[Saved entries]

★ ★ ★ ★ ★

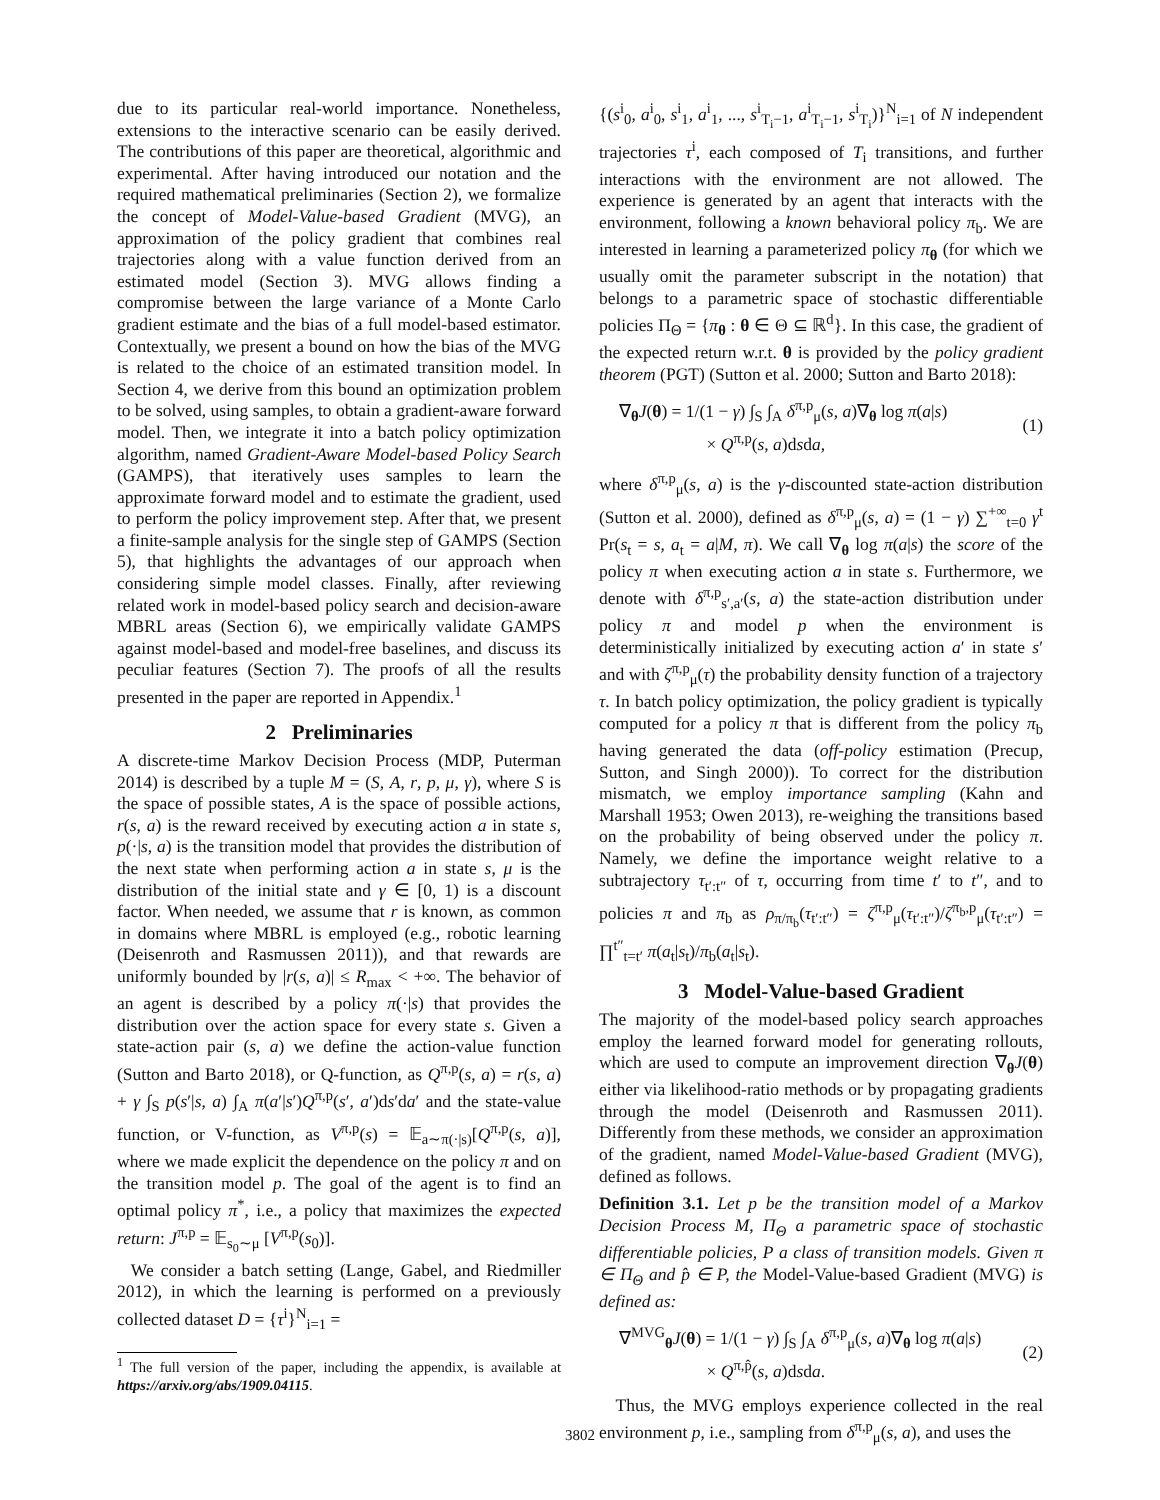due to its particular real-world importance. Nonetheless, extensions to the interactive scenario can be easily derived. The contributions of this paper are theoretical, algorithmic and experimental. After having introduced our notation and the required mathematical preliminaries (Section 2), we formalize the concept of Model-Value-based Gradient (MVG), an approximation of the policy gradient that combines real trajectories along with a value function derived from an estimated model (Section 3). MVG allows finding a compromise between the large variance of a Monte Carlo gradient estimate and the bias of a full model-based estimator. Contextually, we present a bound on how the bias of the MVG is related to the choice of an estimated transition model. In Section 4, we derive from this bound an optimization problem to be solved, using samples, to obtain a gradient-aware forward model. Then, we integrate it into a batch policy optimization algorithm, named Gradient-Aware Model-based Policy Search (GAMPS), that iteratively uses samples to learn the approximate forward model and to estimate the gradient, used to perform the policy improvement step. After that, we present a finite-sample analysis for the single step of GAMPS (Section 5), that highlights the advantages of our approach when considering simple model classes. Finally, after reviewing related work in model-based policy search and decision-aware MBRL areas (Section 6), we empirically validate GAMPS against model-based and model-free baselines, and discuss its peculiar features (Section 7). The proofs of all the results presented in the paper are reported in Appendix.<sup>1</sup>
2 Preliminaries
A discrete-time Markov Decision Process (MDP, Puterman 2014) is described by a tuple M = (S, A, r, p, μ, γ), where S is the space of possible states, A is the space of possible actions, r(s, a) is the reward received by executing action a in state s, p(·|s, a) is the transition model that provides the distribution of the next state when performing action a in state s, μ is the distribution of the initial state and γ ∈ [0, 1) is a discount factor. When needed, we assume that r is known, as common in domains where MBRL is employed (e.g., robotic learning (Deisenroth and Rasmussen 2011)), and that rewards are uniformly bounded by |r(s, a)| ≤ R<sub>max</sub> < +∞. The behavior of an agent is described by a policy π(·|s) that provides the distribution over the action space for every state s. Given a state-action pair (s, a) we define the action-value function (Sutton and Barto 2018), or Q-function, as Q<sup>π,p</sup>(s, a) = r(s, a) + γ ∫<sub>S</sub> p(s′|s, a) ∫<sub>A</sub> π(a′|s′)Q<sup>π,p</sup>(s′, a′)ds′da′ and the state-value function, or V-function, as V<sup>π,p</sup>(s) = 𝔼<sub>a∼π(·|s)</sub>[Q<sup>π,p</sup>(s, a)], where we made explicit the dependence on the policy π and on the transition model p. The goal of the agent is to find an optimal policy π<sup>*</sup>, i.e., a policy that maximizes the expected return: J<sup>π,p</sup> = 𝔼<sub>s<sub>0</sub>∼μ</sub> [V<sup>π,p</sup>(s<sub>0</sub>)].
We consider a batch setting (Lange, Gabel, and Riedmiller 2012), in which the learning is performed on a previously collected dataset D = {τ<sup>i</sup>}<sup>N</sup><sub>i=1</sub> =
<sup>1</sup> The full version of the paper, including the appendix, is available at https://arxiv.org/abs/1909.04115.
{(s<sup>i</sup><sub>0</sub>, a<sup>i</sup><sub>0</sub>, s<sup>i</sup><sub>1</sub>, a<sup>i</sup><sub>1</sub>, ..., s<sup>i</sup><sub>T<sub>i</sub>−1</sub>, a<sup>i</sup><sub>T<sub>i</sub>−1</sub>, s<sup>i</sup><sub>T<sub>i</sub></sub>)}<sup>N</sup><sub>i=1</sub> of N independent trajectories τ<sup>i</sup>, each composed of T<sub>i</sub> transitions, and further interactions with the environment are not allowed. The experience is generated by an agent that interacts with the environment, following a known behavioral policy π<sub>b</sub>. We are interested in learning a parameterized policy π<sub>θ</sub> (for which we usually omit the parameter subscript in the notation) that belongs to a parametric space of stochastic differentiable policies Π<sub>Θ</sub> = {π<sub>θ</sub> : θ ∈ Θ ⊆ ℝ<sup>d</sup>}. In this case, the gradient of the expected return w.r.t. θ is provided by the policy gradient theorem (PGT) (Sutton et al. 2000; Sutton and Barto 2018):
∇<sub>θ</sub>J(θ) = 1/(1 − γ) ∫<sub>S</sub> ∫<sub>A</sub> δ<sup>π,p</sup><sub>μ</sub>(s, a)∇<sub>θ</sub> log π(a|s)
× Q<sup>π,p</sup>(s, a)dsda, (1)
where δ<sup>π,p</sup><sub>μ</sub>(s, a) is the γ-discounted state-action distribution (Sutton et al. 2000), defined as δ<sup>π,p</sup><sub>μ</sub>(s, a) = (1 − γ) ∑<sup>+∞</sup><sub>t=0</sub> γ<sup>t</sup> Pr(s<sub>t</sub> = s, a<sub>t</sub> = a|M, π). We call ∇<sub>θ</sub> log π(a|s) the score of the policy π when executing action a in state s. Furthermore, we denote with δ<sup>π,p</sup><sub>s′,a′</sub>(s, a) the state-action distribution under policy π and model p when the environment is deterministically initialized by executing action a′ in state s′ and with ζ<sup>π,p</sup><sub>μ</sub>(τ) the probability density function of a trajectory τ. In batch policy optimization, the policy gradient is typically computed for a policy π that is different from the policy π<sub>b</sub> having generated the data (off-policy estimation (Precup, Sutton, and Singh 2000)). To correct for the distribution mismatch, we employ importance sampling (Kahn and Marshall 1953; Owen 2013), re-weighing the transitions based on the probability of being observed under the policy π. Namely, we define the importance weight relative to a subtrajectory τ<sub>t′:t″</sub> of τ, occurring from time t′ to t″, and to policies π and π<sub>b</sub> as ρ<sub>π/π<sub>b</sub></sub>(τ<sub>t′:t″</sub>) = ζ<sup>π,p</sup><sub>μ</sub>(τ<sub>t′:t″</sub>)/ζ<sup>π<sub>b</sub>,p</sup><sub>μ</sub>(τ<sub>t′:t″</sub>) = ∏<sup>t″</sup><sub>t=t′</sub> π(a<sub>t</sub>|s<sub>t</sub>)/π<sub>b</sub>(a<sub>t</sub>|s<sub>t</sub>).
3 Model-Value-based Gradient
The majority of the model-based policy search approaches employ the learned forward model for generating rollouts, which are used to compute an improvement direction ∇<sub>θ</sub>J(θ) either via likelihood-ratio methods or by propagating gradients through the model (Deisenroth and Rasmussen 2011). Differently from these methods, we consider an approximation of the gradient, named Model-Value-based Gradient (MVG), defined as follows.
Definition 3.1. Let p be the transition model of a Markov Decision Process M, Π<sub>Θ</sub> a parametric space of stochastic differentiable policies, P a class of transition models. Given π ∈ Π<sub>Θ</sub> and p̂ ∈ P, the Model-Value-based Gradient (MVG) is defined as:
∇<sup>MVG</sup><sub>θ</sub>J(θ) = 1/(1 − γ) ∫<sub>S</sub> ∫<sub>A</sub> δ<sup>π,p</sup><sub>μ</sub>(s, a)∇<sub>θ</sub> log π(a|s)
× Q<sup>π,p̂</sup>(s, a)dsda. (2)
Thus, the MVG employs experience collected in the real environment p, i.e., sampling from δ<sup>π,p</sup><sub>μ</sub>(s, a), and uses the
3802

★ ★ ★ ★ ★

# TASK REQUIREMENTS:
Write out every line of the entries above exactly, and omit their pictures.

# TASK ANSWER:
due to its particular real-world importance. Nonetheless, extensions to the interactive scenario can be easily derived. The contributions of this paper are theoretical, algorithmic and experimental. After having introduced our notation and the required mathematical preliminaries (Section 2), we formalize the concept of Model-Value-based Gradient (MVG), an approximation of the policy gradient that combines real trajectories along with a value function derived from an estimated model (Section 3). MVG allows finding a compromise between the large variance of a Monte Carlo gradient estimate and the bias of a full model-based estimator. Contextually, we present a bound on how the bias of the MVG is related to the choice of an estimated transition model. In Section 4, we derive from this bound an optimization problem to be solved, using samples, to obtain a gradient-aware forward model. Then, we integrate it into a batch policy optimization algorithm, named Gradient-Aware Model-based Policy Search (GAMPS), that iteratively uses samples to learn the approximate forward model and to estimate the gradient, used to perform the policy improvement step. After that, we present a finite-sample analysis for the single step of GAMPS (Section 5), that highlights the advantages of our approach when considering simple model classes. Finally, after reviewing related work in model-based policy search and decision-aware MBRL areas (Section 6), we empirically validate GAMPS against model-based and model-free baselines, and discuss its peculiar features (Section 7). The proofs of all the results presented in the paper are reported in Appendix.<sup>1</sup>
2 Preliminaries
A discrete-time Markov Decision Process (MDP, Puterman 2014) is described by a tuple M = (S, A, r, p, μ, γ), where S is the space of possible states, A is the space of possible actions, r(s, a) is the reward received by executing action a in state s, p(·|s, a) is the transition model that provides the distribution of the next state when performing action a in state s, μ is the distribution of the initial state and γ ∈ [0, 1) is a discount factor. When needed, we assume that r is known, as common in domains where MBRL is employed (e.g., robotic learning (Deisenroth and Rasmussen 2011)), and that rewards are uniformly bounded by |r(s, a)| ≤ R<sub>max</sub> < +∞. The behavior of an agent is described by a policy π(·|s) that provides the distribution over the action space for every state s. Given a state-action pair (s, a) we define the action-value function (Sutton and Barto 2018), or Q-function, as Q<sup>π,p</sup>(s, a) = r(s, a) + γ ∫<sub>S</sub> p(s′|s, a) ∫<sub>A</sub> π(a′|s′)Q<sup>π,p</sup>(s′, a′)ds′da′ and the state-value function, or V-function, as V<sup>π,p</sup>(s) = 𝔼<sub>a∼π(·|s)</sub>[Q<sup>π,p</sup>(s, a)], where we made explicit the dependence on the policy π and on the transition model p. The goal of the agent is to find an optimal policy π<sup>*</sup>, i.e., a policy that maximizes the expected return: J<sup>π,p</sup> = 𝔼<sub>s<sub>0</sub>∼μ</sub> [V<sup>π,p</sup>(s<sub>0</sub>)].
We consider a batch setting (Lange, Gabel, and Riedmiller 2012), in which the learning is performed on a previously collected dataset D = {τ<sup>i</sup>}<sup>N</sup><sub>i=1</sub> =
<sup>1</sup> The full version of the paper, including the appendix, is available at https://arxiv.org/abs/1909.04115.
{(s<sup>i</sup><sub>0</sub>, a<sup>i</sup><sub>0</sub>, s<sup>i</sup><sub>1</sub>, a<sup>i</sup><sub>1</sub>, ..., s<sup>i</sup><sub>T<sub>i</sub>−1</sub>, a<sup>i</sup><sub>T<sub>i</sub>−1</sub>, s<sup>i</sup><sub>T<sub>i</sub></sub>)}<sup>N</sup><sub>i=1</sub> of N independent trajectories τ<sup>i</sup>, each composed of T<sub>i</sub> transitions, and further interactions with the environment are not allowed. The experience is generated by an agent that interacts with the environment, following a known behavioral policy π<sub>b</sub>. We are interested in learning a parameterized policy π<sub>θ</sub> (for which we usually omit the parameter subscript in the notation) that belongs to a parametric space of stochastic differentiable policies Π<sub>Θ</sub> = {π<sub>θ</sub> : θ ∈ Θ ⊆ ℝ<sup>d</sup>}. In this case, the gradient of the expected return w.r.t. θ is provided by the policy gradient theorem (PGT) (Sutton et al. 2000; Sutton and Barto 2018):
∇<sub>θ</sub>J(θ) = 1/(1 − γ) ∫<sub>S</sub> ∫<sub>A</sub> δ<sup>π,p</sup><sub>μ</sub>(s, a)∇<sub>θ</sub> log π(a|s)
× Q<sup>π,p</sup>(s, a)dsda, (1)
where δ<sup>π,p</sup><sub>μ</sub>(s, a) is the γ-discounted state-action distribution (Sutton et al. 2000), defined as δ<sup>π,p</sup><sub>μ</sub>(s, a) = (1 − γ) ∑<sup>+∞</sup><sub>t=0</sub> γ<sup>t</sup> Pr(s<sub>t</sub> = s, a<sub>t</sub> = a|M, π). We call ∇<sub>θ</sub> log π(a|s) the score of the policy π when executing action a in state s. Furthermore, we denote with δ<sup>π,p</sup><sub>s′,a′</sub>(s, a) the state-action distribution under policy π and model p when the environment is deterministically initialized by executing action a′ in state s′ and with ζ<sup>π,p</sup><sub>μ</sub>(τ) the probability density function of a trajectory τ. In batch policy optimization, the policy gradient is typically computed for a policy π that is different from the policy π<sub>b</sub> having generated the data (off-policy estimation (Precup, Sutton, and Singh 2000)). To correct for the distribution mismatch, we employ importance sampling (Kahn and Marshall 1953; Owen 2013), re-weighing the transitions based on the probability of being observed under the policy π. Namely, we define the importance weight relative to a subtrajectory τ<sub>t′:t″</sub> of τ, occurring from time t′ to t″, and to policies π and π<sub>b</sub> as ρ<sub>π/π<sub>b</sub></sub>(τ<sub>t′:t″</sub>) = ζ<sup>π,p</sup><sub>μ</sub>(τ<sub>t′:t″</sub>)/ζ<sup>π<sub>b</sub>,p</sup><sub>μ</sub>(τ<sub>t′:t″</sub>) = ∏<sup>t″</sup><sub>t=t′</sub> π(a<sub>t</sub>|s<sub>t</sub>)/π<sub>b</sub>(a<sub>t</sub>|s<sub>t</sub>).
3 Model-Value-based Gradient
The majority of the model-based policy search approaches employ the learned forward model for generating rollouts, which are used to compute an improvement direction ∇<sub>θ</sub>J(θ) either via likelihood-ratio methods or by propagating gradients through the model (Deisenroth and Rasmussen 2011). Differently from these methods, we consider an approximation of the gradient, named Model-Value-based Gradient (MVG), defined as follows.
Definition 3.1. Let p be the transition model of a Markov Decision Process M, Π<sub>Θ</sub> a parametric space of stochastic differentiable policies, P a class of transition models. Given π ∈ Π<sub>Θ</sub> and p̂ ∈ P, the Model-Value-based Gradient (MVG) is defined as:
∇<sup>MVG</sup><sub>θ</sub>J(θ) = 1/(1 − γ) ∫<sub>S</sub> ∫<sub>A</sub> δ<sup>π,p</sup><sub>μ</sub>(s, a)∇<sub>θ</sub> log π(a|s)
× Q<sup>π,p̂</sup>(s, a)dsda. (2)
Thus, the MVG employs experience collected in the real environment p, i.e., sampling from δ<sup>π,p</sup><sub>μ</sub>(s, a), and uses the
3802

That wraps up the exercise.